**EXERCISE BRIEF**
Write out every entry below exactly as it appears. Pictures do not belong in the copy.

**INPUT DATA**

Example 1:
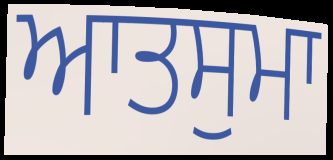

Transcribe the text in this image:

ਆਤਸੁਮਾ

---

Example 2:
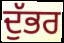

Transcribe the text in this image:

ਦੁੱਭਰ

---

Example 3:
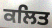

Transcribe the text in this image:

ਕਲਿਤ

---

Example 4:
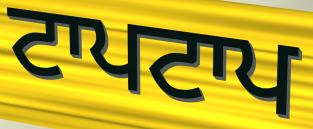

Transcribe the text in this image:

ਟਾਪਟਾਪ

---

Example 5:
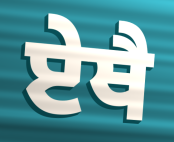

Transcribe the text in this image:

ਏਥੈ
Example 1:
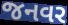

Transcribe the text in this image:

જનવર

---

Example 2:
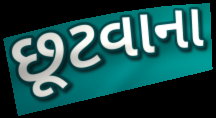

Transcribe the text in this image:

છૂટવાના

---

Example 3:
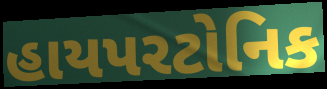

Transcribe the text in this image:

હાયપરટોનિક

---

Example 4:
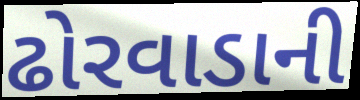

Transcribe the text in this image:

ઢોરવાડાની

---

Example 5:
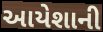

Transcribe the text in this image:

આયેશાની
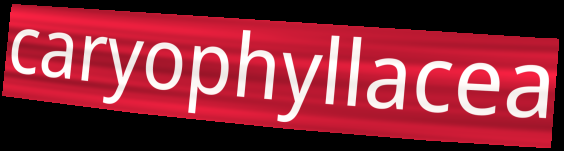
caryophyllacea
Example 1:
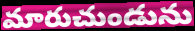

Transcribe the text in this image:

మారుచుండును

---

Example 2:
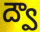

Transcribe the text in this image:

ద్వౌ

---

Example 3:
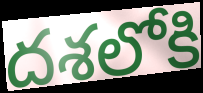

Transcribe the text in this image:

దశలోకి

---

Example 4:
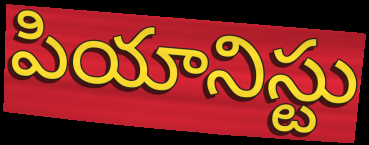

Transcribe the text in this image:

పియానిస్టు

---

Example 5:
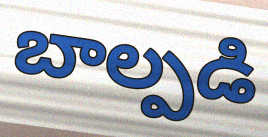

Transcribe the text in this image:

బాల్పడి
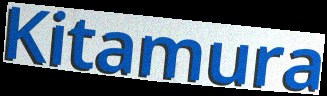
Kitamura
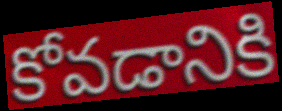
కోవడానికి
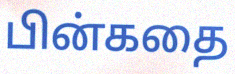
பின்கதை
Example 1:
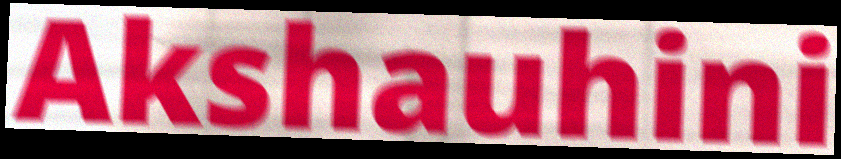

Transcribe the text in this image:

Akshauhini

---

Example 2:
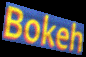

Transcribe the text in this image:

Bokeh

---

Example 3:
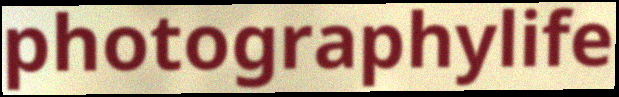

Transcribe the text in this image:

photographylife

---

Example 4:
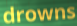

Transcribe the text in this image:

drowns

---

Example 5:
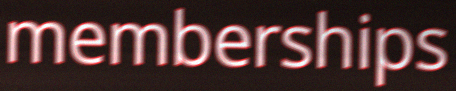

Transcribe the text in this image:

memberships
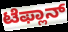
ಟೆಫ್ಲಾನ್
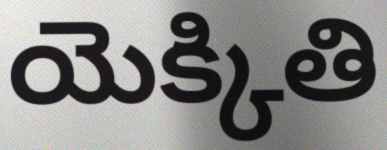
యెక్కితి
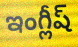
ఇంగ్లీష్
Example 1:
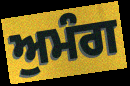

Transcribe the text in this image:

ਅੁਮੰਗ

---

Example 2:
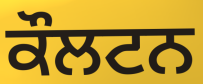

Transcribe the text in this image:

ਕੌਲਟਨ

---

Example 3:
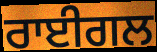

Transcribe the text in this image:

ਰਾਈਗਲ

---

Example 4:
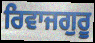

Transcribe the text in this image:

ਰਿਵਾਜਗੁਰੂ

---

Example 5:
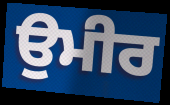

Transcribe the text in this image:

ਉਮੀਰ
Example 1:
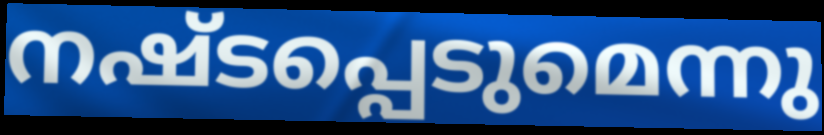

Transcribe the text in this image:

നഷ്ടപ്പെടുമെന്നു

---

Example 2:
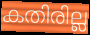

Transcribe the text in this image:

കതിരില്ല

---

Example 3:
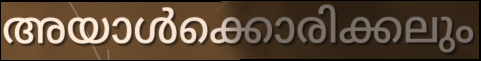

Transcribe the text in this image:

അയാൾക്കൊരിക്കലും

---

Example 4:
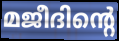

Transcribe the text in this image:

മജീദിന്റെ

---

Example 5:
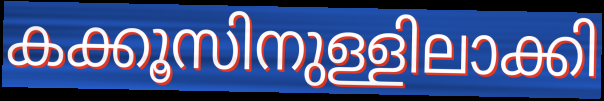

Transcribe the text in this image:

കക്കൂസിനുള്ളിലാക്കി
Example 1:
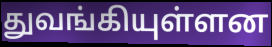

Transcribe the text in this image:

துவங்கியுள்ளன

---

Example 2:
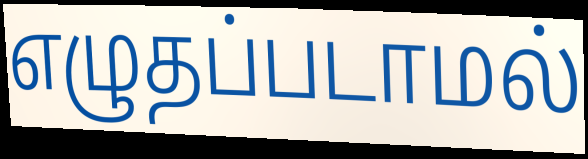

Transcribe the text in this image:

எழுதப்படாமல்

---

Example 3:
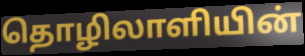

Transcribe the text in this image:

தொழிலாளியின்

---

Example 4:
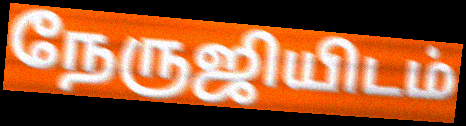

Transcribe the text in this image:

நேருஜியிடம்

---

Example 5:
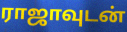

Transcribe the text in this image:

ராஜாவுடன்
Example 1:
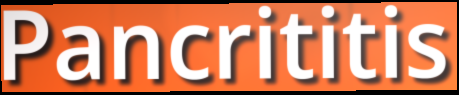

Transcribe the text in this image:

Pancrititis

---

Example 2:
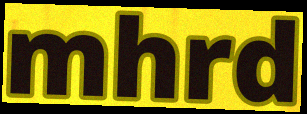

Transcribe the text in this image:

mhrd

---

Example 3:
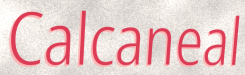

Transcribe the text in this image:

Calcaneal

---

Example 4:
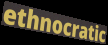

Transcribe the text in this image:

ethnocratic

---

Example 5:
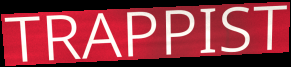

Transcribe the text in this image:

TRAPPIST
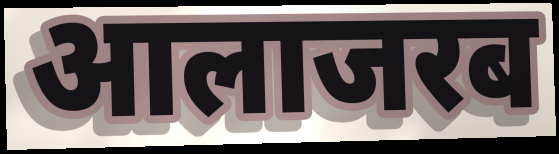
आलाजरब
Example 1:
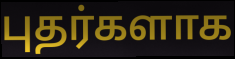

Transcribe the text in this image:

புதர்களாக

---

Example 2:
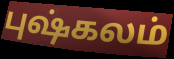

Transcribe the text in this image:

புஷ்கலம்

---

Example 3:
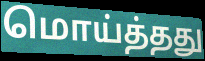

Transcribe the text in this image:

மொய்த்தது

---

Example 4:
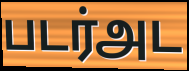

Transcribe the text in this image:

**SOLUTION FOR THIS PROBLEM**
Example 1:

Transcribe the text in this image:

ਆਤਸੁਮਾ

---

Example 2:

Transcribe the text in this image:

ਦੁੱਭਰ

---

Example 3:

Transcribe the text in this image:

ਕਲਿਤ

---

Example 4:

Transcribe the text in this image:

ਟਾਪਟਾਪ

---

Example 5:

Transcribe the text in this image:

ਏਥੈ
Example 1:

Transcribe the text in this image:

જનવર

---

Example 2:

Transcribe the text in this image:

છૂટવાના

---

Example 3:

Transcribe the text in this image:

હાયપરટોનિક

---

Example 4:

Transcribe the text in this image:

ઢોરવાડાની

---

Example 5:

Transcribe the text in this image:

આયેશાની
caryophyllacea
Example 1:

Transcribe the text in this image:

మారుచుండును

---

Example 2:

Transcribe the text in this image:

ద్వౌ

---

Example 3:

Transcribe the text in this image:

దశలోకి

---

Example 4:

Transcribe the text in this image:

పియానిస్టు

---

Example 5:

Transcribe the text in this image:

బాల్పడి
Kitamura
కోవడానికి
பின்கதை
Example 1:

Transcribe the text in this image:

Akshauhini

---

Example 2:

Transcribe the text in this image:

Bokeh

---

Example 3:

Transcribe the text in this image:

photographylife

---

Example 4:

Transcribe the text in this image:

drowns

---

Example 5:

Transcribe the text in this image:

memberships
ಟೆಫ್ಲಾನ್
యెక్కితి
ఇంగ్లీష్
Example 1:

Transcribe the text in this image:

ਅੁਮੰਗ

---

Example 2:

Transcribe the text in this image:

ਕੌਲਟਨ

---

Example 3:

Transcribe the text in this image:

ਰਾਈਗਲ

---

Example 4:

Transcribe the text in this image:

ਰਿਵਾਜਗੁਰੂ

---

Example 5:

Transcribe the text in this image:

ਉਮੀਰ
Example 1:

Transcribe the text in this image:

നഷ്ടപ്പെടുമെന്നു

---

Example 2:

Transcribe the text in this image:

കതിരില്ല

---

Example 3:

Transcribe the text in this image:

അയാൾക്കൊരിക്കലും

---

Example 4:

Transcribe the text in this image:

മജീദിന്റെ

---

Example 5:

Transcribe the text in this image:

കക്കൂസിനുള്ളിലാക്കി
Example 1:

Transcribe the text in this image:

துவங்கியுள்ளன

---

Example 2:

Transcribe the text in this image:

எழுதப்படாமல்

---

Example 3:

Transcribe the text in this image:

தொழிலாளியின்

---

Example 4:

Transcribe the text in this image:

நேருஜியிடம்

---

Example 5:

Transcribe the text in this image:

ராஜாவுடன்
Example 1:

Transcribe the text in this image:

Pancrititis

---

Example 2:

Transcribe the text in this image:

mhrd

---

Example 3:

Transcribe the text in this image:

Calcaneal

---

Example 4:

Transcribe the text in this image:

ethnocratic

---

Example 5:

Transcribe the text in this image:

TRAPPIST
आलाजरब
Example 1:

Transcribe the text in this image:

புதர்களாக

---

Example 2:

Transcribe the text in this image:

புஷ்கலம்

---

Example 3:

Transcribe the text in this image:

மொய்த்தது

---

Example 4:

Transcribe the text in this image:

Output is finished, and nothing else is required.